* [Task brief]: Make an exact copy of the records that follow, with each picture omitted.

Top of Available data

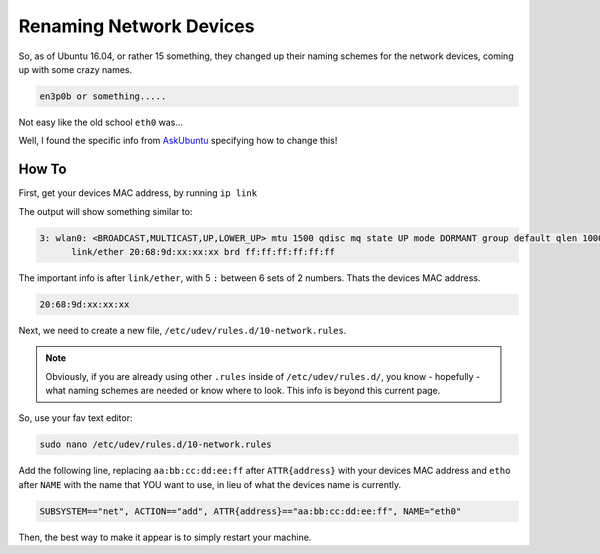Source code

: .. _renaming-network-devices:

========================
Renaming Network Devices
========================

So, as of Ubuntu 16.04, or rather 15 something, they changed up their naming schemes for the network devices, coming up with some crazy names.

.. code-block:: bash

  en3p0b or something.....

Not easy like the old school ``eth0`` was...

Well, I found the specific info from `AskUbuntu`_ specifying how to change this!

How To
=======

First, get your devices MAC address, by running ``ip link``

The output will show something similar to:

.. code-block:: bash

  3: wlan0: <BROADCAST,MULTICAST,UP,LOWER_UP> mtu 1500 qdisc mq state UP mode DORMANT group default qlen 1000
        link/ether 20:68:9d:xx:xx:xx brd ff:ff:ff:ff:ff:ff

The important info is after ``link/ether``, with 5 ``:`` between 6 sets of 2 numbers. Thats the devices MAC address.

.. code-block:: bash

  20:68:9d:xx:xx:xx

Next, we need to create a new file, ``/etc/udev/rules.d/10-network.rules``.

.. note::

  Obviously, if you are already using other ``.rules`` inside of ``/etc/udev/rules.d/``, you know - hopefully - what naming schemes are needed or know where to look. This info is beyond this current page.

So, use your fav text editor:

.. code-block:: bash

  sudo nano /etc/udev/rules.d/10-network.rules

Add the following line, replacing ``aa:bb:cc:dd:ee:ff`` after ``ATTR{address}`` with your devices MAC address and ``etho`` after ``NAME`` with the name that YOU want to use, in lieu of what the devices name is currently.

.. code-block:: bash

  SUBSYSTEM=="net", ACTION=="add", ATTR{address}=="aa:bb:cc:dd:ee:ff", NAME="eth0"

Then, the best way to make it appear is to simply restart your machine.

.. _AskUbuntu: http://askubuntu.com/a/690603
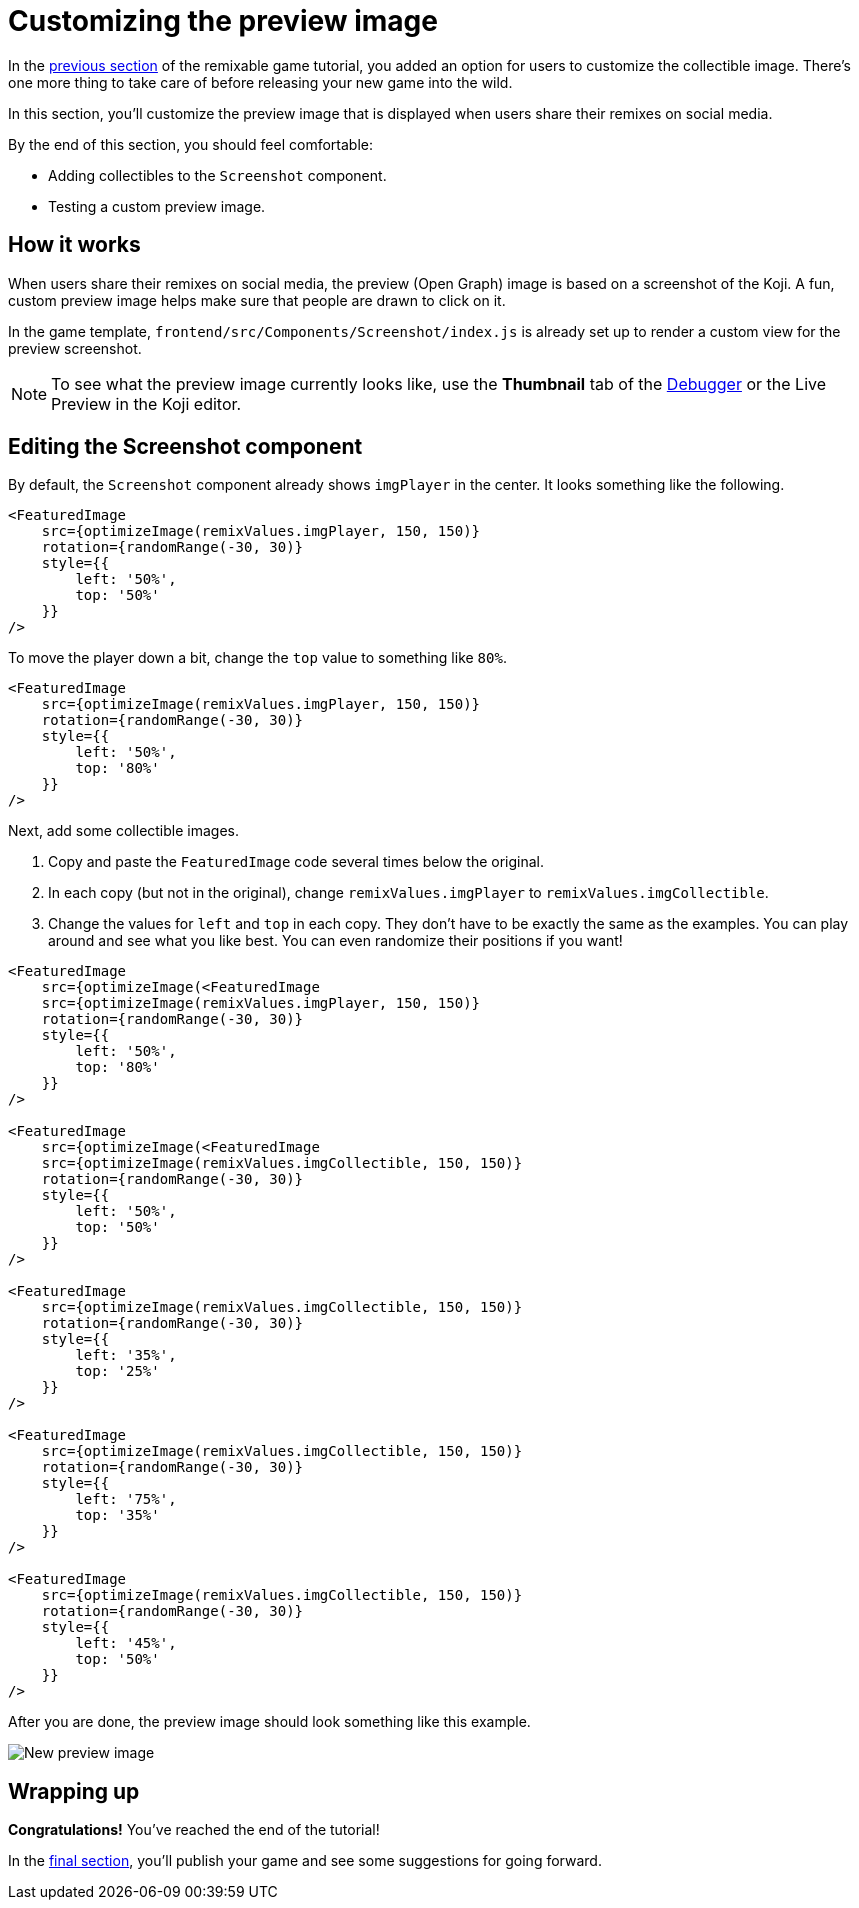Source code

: = Customizing the preview image
:page-slug: game-thumbnail-preview
:page-description: Modifying the preview image when the falling objects game is shared on social media.
:figure-caption!:

In the <<game-remix#, previous section>> of the remixable game tutorial, you added an option for users to customize the collectible image.
There's one more thing to take care of before releasing your new game into the wild.

In this section, you’ll
// tag::description[]
customize the preview image that is displayed when users share their remixes on social media.
// end::description[]

By the end of this section, you should feel comfortable:

* Adding collectibles to the `Screenshot` component.
* Testing a custom preview image.

== How it works

When users share their remixes on social media, the preview (Open Graph) image is based on a screenshot of the Koji.
A fun, custom preview image helps make sure that people are drawn to click on it.

In the game template, `frontend/src/Components/Screenshot/index.js` is already set up to render a custom view for the preview screenshot.

NOTE: To see what the preview image currently looks like, use the *Thumbnail* tab of the <<testing-templates#_using_the_koji_debugger, Debugger>> or the Live Preview in the Koji editor.

== Editing the Screenshot component

By default, the `Screenshot` component already shows `imgPlayer` in the center.
It looks something like the following.

[source,html]
----
<FeaturedImage
    src={optimizeImage(remixValues.imgPlayer, 150, 150)}
    rotation={randomRange(-30, 30)}
    style={{
        left: '50%',
        top: '50%'
    }}
/>
----

To move the player down a bit, change the `top` value to something like `80%`.

[source,javascript]
----
<FeaturedImage
    src={optimizeImage(remixValues.imgPlayer, 150, 150)}
    rotation={randomRange(-30, 30)}
    style={{
        left: '50%',
        top: '80%'
    }}
/>
----

Next, add some collectible images.

. Copy and paste the `FeaturedImage` code several times below the original.
. In each copy (but not in the original), change `remixValues.imgPlayer` to `remixValues.imgCollectible`.
. Change the values for `left` and `top` in each copy.
They don't have to be exactly the same as the examples.
You can play around and see what you like best.
You can even randomize their positions if you want!

[source,html]
----
<FeaturedImage
    src={optimizeImage(<FeaturedImage
    src={optimizeImage(remixValues.imgPlayer, 150, 150)}
    rotation={randomRange(-30, 30)}
    style={{
        left: '50%',
        top: '80%'
    }}
/>

<FeaturedImage
    src={optimizeImage(<FeaturedImage
    src={optimizeImage(remixValues.imgCollectible, 150, 150)}
    rotation={randomRange(-30, 30)}
    style={{
        left: '50%',
        top: '50%'
    }}
/>

<FeaturedImage
    src={optimizeImage(remixValues.imgCollectible, 150, 150)}
    rotation={randomRange(-30, 30)}
    style={{
        left: '35%',
        top: '25%'
    }}
/>

<FeaturedImage
    src={optimizeImage(remixValues.imgCollectible, 150, 150)}
    rotation={randomRange(-30, 30)}
    style={{
        left: '75%',
        top: '35%'
    }}
/>

<FeaturedImage
    src={optimizeImage(remixValues.imgCollectible, 150, 150)}
    rotation={randomRange(-30, 30)}
    style={{
        left: '45%',
        top: '50%'
    }}
/>
----

After you are done, the preview image should look something like this example.

image::game-preview-image.png[New preview image]

== Wrapping up

*Congratulations!*
You've reached the end of the tutorial!

In the <<game-finishing-up#, final section>>, you'll publish your game and see some suggestions for going forward.
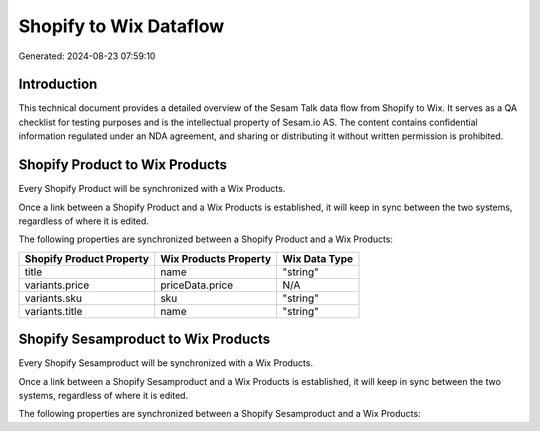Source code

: =======================
Shopify to Wix Dataflow
=======================

Generated: 2024-08-23 07:59:10

Introduction
------------

This technical document provides a detailed overview of the Sesam Talk data flow from Shopify to Wix. It serves as a QA checklist for testing purposes and is the intellectual property of Sesam.io AS. The content contains confidential information regulated under an NDA agreement, and sharing or distributing it without written permission is prohibited.

Shopify Product to Wix Products
-------------------------------
Every Shopify Product will be synchronized with a Wix Products.

Once a link between a Shopify Product and a Wix Products is established, it will keep in sync between the two systems, regardless of where it is edited.

The following properties are synchronized between a Shopify Product and a Wix Products:

.. list-table::
   :header-rows: 1

   * - Shopify Product Property
     - Wix Products Property
     - Wix Data Type
   * - title
     - name
     - "string"
   * - variants.price
     - priceData.price
     - N/A
   * - variants.sku
     - sku
     - "string"
   * - variants.title
     - name
     - "string"


Shopify Sesamproduct to Wix Products
------------------------------------
Every Shopify Sesamproduct will be synchronized with a Wix Products.

Once a link between a Shopify Sesamproduct and a Wix Products is established, it will keep in sync between the two systems, regardless of where it is edited.

The following properties are synchronized between a Shopify Sesamproduct and a Wix Products:

.. list-table::
   :header-rows: 1

   * - Shopify Sesamproduct Property
     - Wix Products Property
     - Wix Data Type


Bottom of Available data

* [Solved problem]:
Source code

: .. _renaming-network-devices:

========================
Renaming Network Devices
========================

So, as of Ubuntu 16.04, or rather 15 something, they changed up their naming schemes for the network devices, coming up with some crazy names.

.. code-block:: bash

  en3p0b or something.....

Not easy like the old school ``eth0`` was...

Well, I found the specific info from `AskUbuntu`_ specifying how to change this!

How To
=======

First, get your devices MAC address, by running ``ip link``

The output will show something similar to:

.. code-block:: bash

  3: wlan0: <BROADCAST,MULTICAST,UP,LOWER_UP> mtu 1500 qdisc mq state UP mode DORMANT group default qlen 1000
        link/ether 20:68:9d:xx:xx:xx brd ff:ff:ff:ff:ff:ff

The important info is after ``link/ether``, with 5 ``:`` between 6 sets of 2 numbers. Thats the devices MAC address.

.. code-block:: bash

  20:68:9d:xx:xx:xx

Next, we need to create a new file, ``/etc/udev/rules.d/10-network.rules``.

.. note::

  Obviously, if you are already using other ``.rules`` inside of ``/etc/udev/rules.d/``, you know - hopefully - what naming schemes are needed or know where to look. This info is beyond this current page.

So, use your fav text editor:

.. code-block:: bash

  sudo nano /etc/udev/rules.d/10-network.rules

Add the following line, replacing ``aa:bb:cc:dd:ee:ff`` after ``ATTR{address}`` with your devices MAC address and ``etho`` after ``NAME`` with the name that YOU want to use, in lieu of what the devices name is currently.

.. code-block:: bash

  SUBSYSTEM=="net", ACTION=="add", ATTR{address}=="aa:bb:cc:dd:ee:ff", NAME="eth0"

Then, the best way to make it appear is to simply restart your machine.

.. _AskUbuntu: http://askubuntu.com/a/690603
Source code

: = Customizing the preview image
:page-slug: game-thumbnail-preview
:page-description: Modifying the preview image when the falling objects game is shared on social media.
:figure-caption!:

In the <<game-remix#, previous section>> of the remixable game tutorial, you added an option for users to customize the collectible image.
There's one more thing to take care of before releasing your new game into the wild.

In this section, you’ll
// tag::description[]
customize the preview image that is displayed when users share their remixes on social media.
// end::description[]

By the end of this section, you should feel comfortable:

* Adding collectibles to the `Screenshot` component.
* Testing a custom preview image.

== How it works

When users share their remixes on social media, the preview (Open Graph) image is based on a screenshot of the Koji.
A fun, custom preview image helps make sure that people are drawn to click on it.

In the game template, `frontend/src/Components/Screenshot/index.js` is already set up to render a custom view for the preview screenshot.

NOTE: To see what the preview image currently looks like, use the *Thumbnail* tab of the <<testing-templates#_using_the_koji_debugger, Debugger>> or the Live Preview in the Koji editor.

== Editing the Screenshot component

By default, the `Screenshot` component already shows `imgPlayer` in the center.
It looks something like the following.

[source,html]
----
<FeaturedImage
    src={optimizeImage(remixValues.imgPlayer, 150, 150)}
    rotation={randomRange(-30, 30)}
    style={{
        left: '50%',
        top: '50%'
    }}
/>
----

To move the player down a bit, change the `top` value to something like `80%`.

[source,javascript]
----
<FeaturedImage
    src={optimizeImage(remixValues.imgPlayer, 150, 150)}
    rotation={randomRange(-30, 30)}
    style={{
        left: '50%',
        top: '80%'
    }}
/>
----

Next, add some collectible images.

. Copy and paste the `FeaturedImage` code several times below the original.
. In each copy (but not in the original), change `remixValues.imgPlayer` to `remixValues.imgCollectible`.
. Change the values for `left` and `top` in each copy.
They don't have to be exactly the same as the examples.
You can play around and see what you like best.
You can even randomize their positions if you want!

[source,html]
----
<FeaturedImage
    src={optimizeImage(<FeaturedImage
    src={optimizeImage(remixValues.imgPlayer, 150, 150)}
    rotation={randomRange(-30, 30)}
    style={{
        left: '50%',
        top: '80%'
    }}
/>

<FeaturedImage
    src={optimizeImage(<FeaturedImage
    src={optimizeImage(remixValues.imgCollectible, 150, 150)}
    rotation={randomRange(-30, 30)}
    style={{
        left: '50%',
        top: '50%'
    }}
/>

<FeaturedImage
    src={optimizeImage(remixValues.imgCollectible, 150, 150)}
    rotation={randomRange(-30, 30)}
    style={{
        left: '35%',
        top: '25%'
    }}
/>

<FeaturedImage
    src={optimizeImage(remixValues.imgCollectible, 150, 150)}
    rotation={randomRange(-30, 30)}
    style={{
        left: '75%',
        top: '35%'
    }}
/>

<FeaturedImage
    src={optimizeImage(remixValues.imgCollectible, 150, 150)}
    rotation={randomRange(-30, 30)}
    style={{
        left: '45%',
        top: '50%'
    }}
/>
----

After you are done, the preview image should look something like this example.

image::game-preview-image.png[New preview image]

== Wrapping up

*Congratulations!*
You've reached the end of the tutorial!

In the <<game-finishing-up#, final section>>, you'll publish your game and see some suggestions for going forward.
Source code

: =======================
Shopify to Wix Dataflow
=======================

Generated: 2024-08-23 07:59:10

Introduction
------------

This technical document provides a detailed overview of the Sesam Talk data flow from Shopify to Wix. It serves as a QA checklist for testing purposes and is the intellectual property of Sesam.io AS. The content contains confidential information regulated under an NDA agreement, and sharing or distributing it without written permission is prohibited.

Shopify Product to Wix Products
-------------------------------
Every Shopify Product will be synchronized with a Wix Products.

Once a link between a Shopify Product and a Wix Products is established, it will keep in sync between the two systems, regardless of where it is edited.

The following properties are synchronized between a Shopify Product and a Wix Products:

.. list-table::
   :header-rows: 1

   * - Shopify Product Property
     - Wix Products Property
     - Wix Data Type
   * - title
     - name
     - "string"
   * - variants.price
     - priceData.price
     - N/A
   * - variants.sku
     - sku
     - "string"
   * - variants.title
     - name
     - "string"


Shopify Sesamproduct to Wix Products
------------------------------------
Every Shopify Sesamproduct will be synchronized with a Wix Products.

Once a link between a Shopify Sesamproduct and a Wix Products is established, it will keep in sync between the two systems, regardless of where it is edited.

The following properties are synchronized between a Shopify Sesamproduct and a Wix Products:

.. list-table::
   :header-rows: 1

   * - Shopify Sesamproduct Property
     - Wix Products Property
     - Wix Data Type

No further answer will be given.